Der schwere Goldstab schlug gleichmäßig auf die breiten grauen Fliesen des ungeheuren Hofes und weckte mit seinem Klang die Vertieften.
»Was gibt es?« fragte der König und trat in den sich öffnenden Kreis.
»Ein Wunder, o hoher Gebieter!« rief vorlaut der kleinste der Tempeljünger und erhielt dafür einen streng verweisenden Blick Teokols, der sich unwillig nach dem Sprecher umsah. Erikikatl hob einen winzigen zappelnden Gegenstand von weißlicher Farbe hoch und rief frohlockend:
»Ein Hund …!«
»Etwas wenig für ein Wunder«, bemerkte der König trocken. »Die Ebene wimmelt von derlei Tieren.«
»Gewiß, aber das ist nicht ein Hund wie alle anderen Hunde«, erläuterte der Hüter der Kronschätze und liebkoste die langen steifen Ohren des Tierchens, »denn er wurde im Mondtempel geboren. Seit Tagen schon vernahmen die Jünger einen seltsamen Laut und glaubten auch in der Stille der Nacht etwas Schattenhaftes zum Tor hinausschleichen zu sehen, und als Teokol heute den Opfersang anstimmte, begleitete ihn aus dem Winkel hinter einer Mondharfe leises Geweine oder Gewinsel. Ganz unirdisch klang es. Man suchte und da … war der Hund!«
»Und die Hündin?« warf Naxitli sehr kühl ein.
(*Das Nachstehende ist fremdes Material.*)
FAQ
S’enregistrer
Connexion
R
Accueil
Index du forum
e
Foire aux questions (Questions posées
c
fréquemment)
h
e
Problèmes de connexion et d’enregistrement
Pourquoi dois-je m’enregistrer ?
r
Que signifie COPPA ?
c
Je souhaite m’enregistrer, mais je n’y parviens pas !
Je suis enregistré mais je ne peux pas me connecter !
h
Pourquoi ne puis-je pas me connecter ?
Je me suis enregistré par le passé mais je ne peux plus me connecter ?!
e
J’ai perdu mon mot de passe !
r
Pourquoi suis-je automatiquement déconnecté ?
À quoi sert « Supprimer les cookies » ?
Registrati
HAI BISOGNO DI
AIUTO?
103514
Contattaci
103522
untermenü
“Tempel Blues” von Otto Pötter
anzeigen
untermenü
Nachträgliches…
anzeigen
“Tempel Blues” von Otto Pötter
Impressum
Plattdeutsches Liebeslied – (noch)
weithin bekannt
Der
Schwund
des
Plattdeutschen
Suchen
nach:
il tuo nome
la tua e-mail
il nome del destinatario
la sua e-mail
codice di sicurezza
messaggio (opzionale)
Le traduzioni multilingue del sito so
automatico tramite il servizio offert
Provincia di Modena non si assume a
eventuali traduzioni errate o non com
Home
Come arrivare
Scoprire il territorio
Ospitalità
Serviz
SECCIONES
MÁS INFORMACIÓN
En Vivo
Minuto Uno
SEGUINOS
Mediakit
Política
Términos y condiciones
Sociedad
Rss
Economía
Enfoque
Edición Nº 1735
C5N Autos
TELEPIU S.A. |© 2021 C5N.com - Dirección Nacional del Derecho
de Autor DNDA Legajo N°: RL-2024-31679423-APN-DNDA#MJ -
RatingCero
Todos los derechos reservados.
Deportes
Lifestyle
»Sie bleibt verschwunden«, entgegnete Teokol.
»Ich werde dem Hunde täglich aus meinem eigenen Stall frische Llamamilch schicken lassen«, erklärte der königliche Schatzmeister mit einer gewissen Selbstgefälligkeit. Er verbeugte sich tief vor Naxitli und übergab den kleinen Hund der zarten Gestalt in Graublau, hierauf schritt er, so rasch es sein beruhigender Umfang gestattete, durch den geheimen Gang zum zweiten Wall in das Haus der tausend Kostbarkeiten nieder.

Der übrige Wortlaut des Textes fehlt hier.